Nora war verblüfft. »Denken Sie, die beiden Männer waren hinter Lena her?«
»Oder hinter etwas, was sie bei sich hatte.«
»Was sie in Ihrer Wohnung zurückgelassen haben könnte?«
»Das würde erklären, warum die Männer bei mir eindringen wollten.« Oder bereits eingedrungen sind, fügte ich in Gedanken hinzu. Falls das braune Haar auf meiner Diskettenbox von einem der beiden Männer stammte.

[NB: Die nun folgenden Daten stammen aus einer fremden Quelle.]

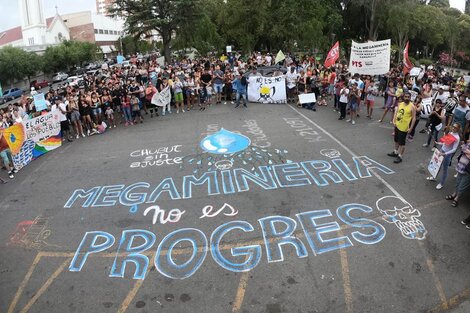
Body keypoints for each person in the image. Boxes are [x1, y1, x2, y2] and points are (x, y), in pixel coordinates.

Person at [427, 124, 460, 189]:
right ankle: (434, 177)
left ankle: (441, 183)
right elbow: (445, 142)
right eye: (453, 127)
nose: (453, 128)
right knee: (437, 165)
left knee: (445, 169)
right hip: (441, 150)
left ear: (458, 129)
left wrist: (445, 154)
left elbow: (454, 149)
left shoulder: (457, 138)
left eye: (455, 128)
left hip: (447, 155)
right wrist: (439, 143)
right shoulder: (450, 133)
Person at [387, 92, 416, 163]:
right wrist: (394, 121)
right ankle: (395, 152)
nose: (407, 98)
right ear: (403, 97)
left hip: (404, 128)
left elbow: (414, 118)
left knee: (402, 143)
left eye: (408, 97)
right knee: (396, 140)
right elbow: (397, 113)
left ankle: (400, 156)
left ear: (410, 97)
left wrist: (411, 128)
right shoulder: (400, 104)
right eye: (405, 97)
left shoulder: (412, 106)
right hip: (397, 125)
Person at [445, 139, 470, 207]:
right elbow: (463, 149)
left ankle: (456, 199)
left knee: (462, 186)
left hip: (468, 170)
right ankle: (454, 194)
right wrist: (466, 151)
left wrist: (466, 151)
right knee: (458, 182)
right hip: (461, 167)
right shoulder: (468, 143)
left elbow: (464, 149)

»Was könnte das sein?«, fragte Nora.
»Ich hatte gehofft, Sie würden mir bei der Beantwortung dieser Frage helfen.«
Sie schüttelte den Kopf. »Ich habe keine Ahnung.«
»Wäre es möglich«, formulierte ich eine Idee, die mir in den letzten Stunden gekommen war, »dass Lena noch etwas anderes gestohlen hat außer dem Bild?«
»Und was?«
»Vertrauliche Unterlagen, die sich im Arbeitszimmer Ihres Vaters befunden haben, zum Beispiel die Bankgeschäfte betreffend.«
»Das hätte Papa doch gesagt.«
»Nicht wenn er verhindern will, dass das Verschwinden des Materials bekannt wird.«
Sie schaute mich fassungslos an. »Das glaube ich nicht.«
»Er hat über zwanzigtausend Euro dafür bezahlt, dass er das Porträt Walter Eglis zurückbekommt«, erinnerte ich sie. »Und als ich ihm das Bild gebracht habe, hat er es nicht einmal angeschaut.«
»Er hat es für Lena getan.«
»Oder dafür, dass sie das, was sie noch besitzt, nicht verkauft.«
Eine Kellnerin trat an unseren Tisch.